Die Demonstration selbst wurde von altbekannten Neonazis angeführt und zog insgesamt fast drei Stunden durch Dresden. Das Bild, das sich Beobachter:innen bot, verdeutlichte, welche Strukturen im Laufe der letzten fast zweieinhalb Jahre im Kontext der Corona-Proteste zusammengewachsen sind: Reichsbürger, Freie Linke, Alt-Nazis, junge Rechtsextremisten, Esoteriker:innen, friedensbewegte Alt-Linke, D-Promis. Es zeigte sich, dass die propagierten Inhalte weitestgehend nebensächlich sind. Im Kern steht eine schon lange gefestigte Verschwörungsideologie, die geprägt ist von antisemitischen Denkmustern und der Ablehnung der demokratischen Grundordnung. Politiker:innen in Sträflingskleidung, der fortwährende Verweis auf den Nürnberger Kodex, die Rede von „Volksverrätern“, Drohungen gegenüber Journalist:innen. Dieselben Personen sind es, die lautstark „Keine Waffen in Kriegsgebiete“ und den Austritt aus der NATO fordern, wobei sie gleichzeitig Sympathien für Putins Russland zeigen. Es sind diese Dynamiken, die bereits Mitte des vergangenen Jahrzehnts im Kontext der sog. Mahnwachen für den Frieden zu beobachten waren.

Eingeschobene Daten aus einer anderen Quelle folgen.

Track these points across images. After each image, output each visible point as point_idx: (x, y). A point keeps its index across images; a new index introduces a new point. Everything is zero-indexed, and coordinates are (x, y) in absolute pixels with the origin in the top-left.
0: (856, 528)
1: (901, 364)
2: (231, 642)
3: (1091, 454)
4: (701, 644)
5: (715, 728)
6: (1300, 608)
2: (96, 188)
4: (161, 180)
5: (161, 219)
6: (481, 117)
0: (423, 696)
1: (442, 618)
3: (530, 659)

Das Protestgeschehen vom 18.06. zeigt deutlich auf, welche Klientel sich in den letzten Monaten und Jahren zusammengefunden hat. Dieser feste Kern ist sowohl ideologisch als auch gemeinschaftlich gefestigt und es ist davon auszugehen, dass die Beteiligten auch weiterhin auf die Straße gehen werden. Größere Demonstrationen wie in Dresden werden dabei die Ausnahme bilden, zumal der Zulauf im Vergleich zu den vergangenen Jahren deutlich geringer geworden ist.